Programas de control del estrés

Los programas de control del estrés tienen como finalidad la educación de los pacientes sobre la naturaleza e impacto del estrés y el entrenamiento en habilidades de afrontamiento intra e interpersonales que les ayuden a canalizar sus reacciones de forma constructiva y enfrentarse a los problemas que puedan tener solución. El objetivo de las intervenciones no es que el estrés desaparezca de sus vidas, sino lograr un equilibrio entre las demandas y su capacidad de afrontamiento. Por una parte, se pretende dotarles de recursos y competencias que incrementen el lado positivo de la balanza. Por otra, modificar la percepción de amenaza con la que viven las demandas del medio, reduciendo así el peso de este lado negativo de la balanza.

Una intervención psicológica que ha mostrado resultados eficaces en diversas poblaciones es el entrenamiento en inoculación del estrés. Este concepto establece una analogía con las vacunas médicas. El objetivo de estos programas es generar una especie de «anticuerpos psicológicos» en el paciente; es decir, acrecentar su resistencia ante las situaciones estresantes, por medio de la reformulación de los problemas, la adquisición de habilidades y su puesta en práctica.
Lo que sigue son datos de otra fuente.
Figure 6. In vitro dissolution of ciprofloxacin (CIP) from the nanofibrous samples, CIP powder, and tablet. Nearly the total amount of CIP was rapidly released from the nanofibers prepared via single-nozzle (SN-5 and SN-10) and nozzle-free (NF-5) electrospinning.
Como hemos comentado más arriba, el afrontamiento del estrés puede enfocarse a aquellos aspectos que son modificables. En este caso se entrena a los pacientes en técnicas psicológicas como la resolución de problemas, habilidades sociales y de comunicación, control del tiempo, definición de metas realistas, cambios en el estilo de vida, etc. Mediante los ensayos de conducta y la exposición graduada el individuo adquiere resistencia psicológica frente al estrés engendrando una sensación de confianza en sí mismo, control percibido, autoeficacia, esperanza, compromiso y responsabilidad personal.

Cuando las dificultades no son fácilmente resolubles, el entrenamiento se dirige a la gestión adaptativa de las emociones mediante técnicas de desactivación fisiológica como la respiración diafragmática, la relajación muscular, la meditación y el mindfulness, para aliviar la tensión emocional; o estrategias de autocontrol, distracción, búsqueda de apoyo social, disfrute de actividades placenteras, empleo del humor y conductas de autocuidado: alimentación sana, ejercicio físico, pautas de sueño y descanso, entre otras. Por su parte, las estrategias cognitivas se orientan a modificar los errores de pensamiento, el lenguaje interno negativo y las atribuciones, expectativas o creencias disfuncionales, fomentando modos de pensamiento más adaptativos para afrontar los problemas y las emociones. Recordemos que una actitud positiva frente a la vida nos otorga poder sobre las circunstancias.

Bibliografía: Peralta Ramírez, M. A. (Coord.). (2019). Un villano llamado estrés. Cómo impacta en nuestra salud. Madrid, España: Editorial Pirámide.